Я заболела. Глотала страницу за страницей. И мне так хотелось поделиться. С кем? Понятно, с братом. Но этого было так мало. И я, с юношеской восторженностью и увлеченностью, еще переживая романтическую любовь Стэмпеню, рыдая над «Тевье-молочником» и хохоча над приключениями Менахема-Мендла, уехавшего в Егупец и, как потом выяснилось, наделенного юмором и неудачами самого Шолом-Алейхема, приставала к друзьям-сверстникам: «Прочитайте. Не пожалеете». Читали, но ничего особенного не видели. Не проникались. Того захватывающего мира, который видела я, мои друзья не видели, а без этого в произведениях Шолом-Алейхема нет ничего особенного, за что его можно было бы так уж любить. Почему не чувствовали? Ведь я же проникаюсь красотой русской или зарубежной классики…
И тогда я опять вспомнила тетю Дору. И ее давнишний разговор с папой: «От корней оторвался…»
Для того, чтобы приобщиться к этому миру, надо вызвать к жизни то, что называется еврейской душой, у кого она есть, конечно. И это не имеет никакого прямого отношения к пятой графе в паспорте – примерно так объяснили мое понимание и непонимание других новые друзья моего брата. А затем была книга Леона Юриса «Эксодус». Она пробудила во мне интерес к иудаизму, желание познать все грани веры такого необыкновенного народа, как евреи… Не могу в точности передать свои чувства, но, наверное, во мне таки проснулась еврейская душа. Ах, как меня тогда это зацепило… и мучило. Еврейская душа от папы. А от мамы? Моей любимой замечательной мамочки? Ответить на этот вопрос не мог никто. И после долгих размышлений я ответила себе сама. Только уже после смерти отца, когда моя украинско-советская мама, прожив с еврейско-советским папой без малого пятьдесят лет в любви и согласии, похоронила его, как хоронили всех в советские времена, позвала народ на поминки, где давали кутью, а потом семь дней сидела на полу в надрезанной у ворота кофте…
Господь един, и значит, ему было так угодно. Такая вот смесь. Я ни в коем случае не претендую на правильность своих суждений, но я с этим живу.
В шестнадцать лет мы получили паспорта. И стали «инвалидами пятой графы». Дома этот вопрос даже не обсуждался. Брат сказал:
– Мы записываемся евреями.
– Ваш выбор. Ваше право, – ответили родители.
В школе ничего не изменилось, а вот на первом курсе института мы на своей шкуре впервые испытали антисемитизм. В колхозе, куда нас пригнали на картошку, колхозные бабки не хотели брать на квартиру «жидов». Брат смеялся, а я плакала…
С тех пор прошло много времени, но и сейчас, вспоминая первые свои слезы по национальному вопросу, мне стыдно.

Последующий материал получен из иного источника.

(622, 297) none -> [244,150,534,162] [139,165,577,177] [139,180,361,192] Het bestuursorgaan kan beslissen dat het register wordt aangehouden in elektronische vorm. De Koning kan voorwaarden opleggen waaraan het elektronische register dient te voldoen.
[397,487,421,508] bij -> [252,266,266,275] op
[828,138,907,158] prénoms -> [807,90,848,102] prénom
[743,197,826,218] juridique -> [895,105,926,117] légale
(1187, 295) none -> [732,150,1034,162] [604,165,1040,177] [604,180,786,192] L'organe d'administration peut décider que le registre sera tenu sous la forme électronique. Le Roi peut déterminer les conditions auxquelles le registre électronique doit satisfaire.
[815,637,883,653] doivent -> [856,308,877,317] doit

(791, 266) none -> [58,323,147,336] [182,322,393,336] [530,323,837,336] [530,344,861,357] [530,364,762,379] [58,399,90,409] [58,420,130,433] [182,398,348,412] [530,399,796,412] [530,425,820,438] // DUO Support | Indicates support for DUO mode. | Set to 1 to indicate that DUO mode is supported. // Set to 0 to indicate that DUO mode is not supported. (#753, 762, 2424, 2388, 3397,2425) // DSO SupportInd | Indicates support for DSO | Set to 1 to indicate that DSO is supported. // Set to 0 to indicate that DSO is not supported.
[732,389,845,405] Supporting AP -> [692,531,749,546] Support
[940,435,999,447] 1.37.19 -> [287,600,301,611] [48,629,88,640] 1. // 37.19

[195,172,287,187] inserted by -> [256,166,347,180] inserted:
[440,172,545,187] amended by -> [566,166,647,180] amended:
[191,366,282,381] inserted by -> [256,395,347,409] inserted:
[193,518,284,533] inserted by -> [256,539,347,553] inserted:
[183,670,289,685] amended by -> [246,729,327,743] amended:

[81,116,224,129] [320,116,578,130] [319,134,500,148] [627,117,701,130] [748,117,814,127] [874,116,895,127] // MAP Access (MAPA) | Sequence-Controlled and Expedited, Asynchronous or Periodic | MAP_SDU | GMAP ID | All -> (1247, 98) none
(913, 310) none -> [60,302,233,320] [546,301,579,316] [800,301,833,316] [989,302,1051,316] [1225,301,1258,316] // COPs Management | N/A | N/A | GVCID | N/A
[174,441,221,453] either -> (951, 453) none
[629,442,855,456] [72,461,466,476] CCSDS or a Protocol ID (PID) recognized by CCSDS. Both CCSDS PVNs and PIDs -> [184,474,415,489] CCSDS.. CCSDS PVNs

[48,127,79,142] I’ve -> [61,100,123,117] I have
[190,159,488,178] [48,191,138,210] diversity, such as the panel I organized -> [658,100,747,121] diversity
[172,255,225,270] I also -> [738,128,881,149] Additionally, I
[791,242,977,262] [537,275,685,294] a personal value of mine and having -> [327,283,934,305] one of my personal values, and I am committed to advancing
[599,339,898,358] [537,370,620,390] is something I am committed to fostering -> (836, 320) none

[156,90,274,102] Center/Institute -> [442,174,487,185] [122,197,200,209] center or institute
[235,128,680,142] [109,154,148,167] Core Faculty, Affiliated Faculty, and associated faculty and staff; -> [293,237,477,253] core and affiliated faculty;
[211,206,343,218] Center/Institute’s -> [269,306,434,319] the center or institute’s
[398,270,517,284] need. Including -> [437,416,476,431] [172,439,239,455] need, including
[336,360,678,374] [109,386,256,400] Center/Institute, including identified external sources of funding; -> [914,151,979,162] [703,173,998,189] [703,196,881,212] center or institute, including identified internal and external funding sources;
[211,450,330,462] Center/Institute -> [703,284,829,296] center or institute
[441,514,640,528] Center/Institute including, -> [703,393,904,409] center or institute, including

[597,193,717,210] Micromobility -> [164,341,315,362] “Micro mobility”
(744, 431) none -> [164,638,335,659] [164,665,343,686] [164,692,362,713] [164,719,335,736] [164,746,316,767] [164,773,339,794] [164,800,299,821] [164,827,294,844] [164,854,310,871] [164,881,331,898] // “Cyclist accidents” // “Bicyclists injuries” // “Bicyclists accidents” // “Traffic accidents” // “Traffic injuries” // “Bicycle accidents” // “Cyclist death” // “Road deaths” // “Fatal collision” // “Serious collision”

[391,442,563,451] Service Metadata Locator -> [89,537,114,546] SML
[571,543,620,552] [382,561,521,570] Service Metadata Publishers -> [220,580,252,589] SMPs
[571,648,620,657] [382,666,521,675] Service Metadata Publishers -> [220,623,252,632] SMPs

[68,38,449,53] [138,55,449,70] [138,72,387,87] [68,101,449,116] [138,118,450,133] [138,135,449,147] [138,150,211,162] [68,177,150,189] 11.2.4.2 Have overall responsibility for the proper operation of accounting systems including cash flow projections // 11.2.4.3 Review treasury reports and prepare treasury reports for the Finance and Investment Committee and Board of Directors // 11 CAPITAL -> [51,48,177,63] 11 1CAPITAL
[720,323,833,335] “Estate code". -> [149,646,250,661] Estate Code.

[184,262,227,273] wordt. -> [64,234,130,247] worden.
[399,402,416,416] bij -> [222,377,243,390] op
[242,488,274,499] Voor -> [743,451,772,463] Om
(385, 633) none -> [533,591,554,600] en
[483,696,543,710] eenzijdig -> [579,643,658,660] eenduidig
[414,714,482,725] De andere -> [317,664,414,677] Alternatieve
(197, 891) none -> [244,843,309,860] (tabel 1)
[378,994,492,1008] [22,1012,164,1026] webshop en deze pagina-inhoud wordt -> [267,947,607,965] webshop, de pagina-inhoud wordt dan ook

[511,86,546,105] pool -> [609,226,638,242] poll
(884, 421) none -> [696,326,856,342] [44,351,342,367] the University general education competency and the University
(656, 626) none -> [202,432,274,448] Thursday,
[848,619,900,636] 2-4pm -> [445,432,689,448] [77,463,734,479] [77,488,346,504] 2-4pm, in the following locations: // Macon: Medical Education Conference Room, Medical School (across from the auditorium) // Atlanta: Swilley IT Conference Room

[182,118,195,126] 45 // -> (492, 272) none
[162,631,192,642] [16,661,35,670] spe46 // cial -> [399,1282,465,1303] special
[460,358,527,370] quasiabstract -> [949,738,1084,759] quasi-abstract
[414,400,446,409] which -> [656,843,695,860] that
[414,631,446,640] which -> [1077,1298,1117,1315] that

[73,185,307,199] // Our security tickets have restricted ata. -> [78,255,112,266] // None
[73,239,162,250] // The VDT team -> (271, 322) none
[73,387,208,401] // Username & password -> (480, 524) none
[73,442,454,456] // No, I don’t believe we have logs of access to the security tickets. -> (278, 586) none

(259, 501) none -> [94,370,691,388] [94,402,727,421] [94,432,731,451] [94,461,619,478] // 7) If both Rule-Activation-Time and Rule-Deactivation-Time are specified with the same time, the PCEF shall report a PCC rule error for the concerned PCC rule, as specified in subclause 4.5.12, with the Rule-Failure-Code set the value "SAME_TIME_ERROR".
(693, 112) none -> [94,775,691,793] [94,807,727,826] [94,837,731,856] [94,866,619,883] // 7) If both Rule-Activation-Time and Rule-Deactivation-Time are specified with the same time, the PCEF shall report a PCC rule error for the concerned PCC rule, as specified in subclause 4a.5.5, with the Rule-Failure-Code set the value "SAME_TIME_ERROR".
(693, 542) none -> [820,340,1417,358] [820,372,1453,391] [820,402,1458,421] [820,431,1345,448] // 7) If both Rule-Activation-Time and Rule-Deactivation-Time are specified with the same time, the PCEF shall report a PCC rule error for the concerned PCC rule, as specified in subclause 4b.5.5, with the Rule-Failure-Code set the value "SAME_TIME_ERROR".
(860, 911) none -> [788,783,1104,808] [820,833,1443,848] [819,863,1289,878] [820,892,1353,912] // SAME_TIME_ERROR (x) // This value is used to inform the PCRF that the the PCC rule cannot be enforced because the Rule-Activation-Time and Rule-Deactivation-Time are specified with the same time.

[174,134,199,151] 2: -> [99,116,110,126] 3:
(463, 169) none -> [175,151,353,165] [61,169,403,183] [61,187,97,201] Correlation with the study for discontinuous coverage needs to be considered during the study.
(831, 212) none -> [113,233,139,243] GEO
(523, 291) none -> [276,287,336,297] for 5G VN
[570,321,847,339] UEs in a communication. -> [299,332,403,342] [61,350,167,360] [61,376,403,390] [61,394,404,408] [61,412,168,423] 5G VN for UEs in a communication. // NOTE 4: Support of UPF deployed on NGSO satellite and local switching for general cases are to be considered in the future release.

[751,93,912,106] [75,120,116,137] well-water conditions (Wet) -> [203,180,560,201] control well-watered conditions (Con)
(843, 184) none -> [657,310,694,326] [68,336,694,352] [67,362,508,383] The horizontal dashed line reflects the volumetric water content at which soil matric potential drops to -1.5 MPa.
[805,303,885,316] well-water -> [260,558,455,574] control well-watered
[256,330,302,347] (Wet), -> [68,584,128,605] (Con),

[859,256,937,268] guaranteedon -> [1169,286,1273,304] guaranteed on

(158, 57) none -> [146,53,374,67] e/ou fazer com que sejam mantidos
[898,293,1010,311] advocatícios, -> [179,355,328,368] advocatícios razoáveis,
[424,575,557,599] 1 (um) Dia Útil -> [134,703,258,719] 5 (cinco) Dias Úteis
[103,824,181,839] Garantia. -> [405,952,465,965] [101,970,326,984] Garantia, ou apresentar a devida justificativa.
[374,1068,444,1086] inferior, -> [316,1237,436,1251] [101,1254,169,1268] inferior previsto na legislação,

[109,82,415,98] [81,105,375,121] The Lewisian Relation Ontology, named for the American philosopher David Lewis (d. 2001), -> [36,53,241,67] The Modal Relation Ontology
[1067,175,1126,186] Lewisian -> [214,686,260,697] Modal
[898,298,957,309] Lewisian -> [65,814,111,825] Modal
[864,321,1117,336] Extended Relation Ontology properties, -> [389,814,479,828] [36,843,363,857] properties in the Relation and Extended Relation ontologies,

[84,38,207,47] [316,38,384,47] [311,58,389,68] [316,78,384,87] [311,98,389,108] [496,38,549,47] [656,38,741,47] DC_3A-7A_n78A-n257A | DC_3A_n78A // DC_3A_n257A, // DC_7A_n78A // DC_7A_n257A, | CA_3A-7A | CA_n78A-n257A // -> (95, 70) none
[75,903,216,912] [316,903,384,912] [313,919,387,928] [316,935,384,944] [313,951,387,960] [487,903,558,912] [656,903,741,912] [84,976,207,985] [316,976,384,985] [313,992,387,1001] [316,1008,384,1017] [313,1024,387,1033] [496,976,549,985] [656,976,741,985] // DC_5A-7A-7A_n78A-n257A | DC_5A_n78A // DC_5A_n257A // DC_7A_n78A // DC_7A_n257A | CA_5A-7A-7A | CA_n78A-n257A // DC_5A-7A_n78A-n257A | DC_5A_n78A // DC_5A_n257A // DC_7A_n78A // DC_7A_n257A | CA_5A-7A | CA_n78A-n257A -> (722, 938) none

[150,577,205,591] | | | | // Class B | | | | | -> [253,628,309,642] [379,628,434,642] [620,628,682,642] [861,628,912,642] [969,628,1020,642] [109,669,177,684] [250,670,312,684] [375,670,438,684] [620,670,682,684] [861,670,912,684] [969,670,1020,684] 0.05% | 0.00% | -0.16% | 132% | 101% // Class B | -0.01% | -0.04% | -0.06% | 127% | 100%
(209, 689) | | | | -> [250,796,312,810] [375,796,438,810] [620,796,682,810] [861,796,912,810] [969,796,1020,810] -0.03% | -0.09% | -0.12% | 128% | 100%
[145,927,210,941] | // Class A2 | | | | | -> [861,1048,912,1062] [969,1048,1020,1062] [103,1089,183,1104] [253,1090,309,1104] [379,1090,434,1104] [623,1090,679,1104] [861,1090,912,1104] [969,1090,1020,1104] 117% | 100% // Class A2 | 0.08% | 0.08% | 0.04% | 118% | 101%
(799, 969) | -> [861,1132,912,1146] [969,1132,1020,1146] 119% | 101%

Надо было в рожу плевать, а не реветь.
Проблемами антисемитизма я потом занималась много. Читала, изучала, анализировала. И, конечно, все обсуждалось с братом и нашими друзьями. У нас было что-то типа кружка еврейского самообразования. Интересная штука получается. Посмотрите, ведь антисемитизм, по своей сути – чрезвычайно парадоксальное явление. За что ненавидят евреев?
За то, что мы, якобы – «ленивы», и принадлежим к «низшей расе, но одновременно за то, что мы прибрали к рукам мировую науку, экономику и постепенно завладеваем мировой политической ареной.
Нам вменяют в вину эксплуататорскую природу и одновременно – социалистическое и коммунистическое прошлое.
Нас осуждают за менталитет «избранного народа», и тут же – за раболепие и комплекс неполноценности.
К перечисленным «пунктам обвинения» можно добавить еще один, связанный с событиями новейшей истории: в течение двух тысячелетий евреев презирали за то, что у них не было собственной родины. Теперь же нам всеми силами пытаются не дать на этой родине нормально жить.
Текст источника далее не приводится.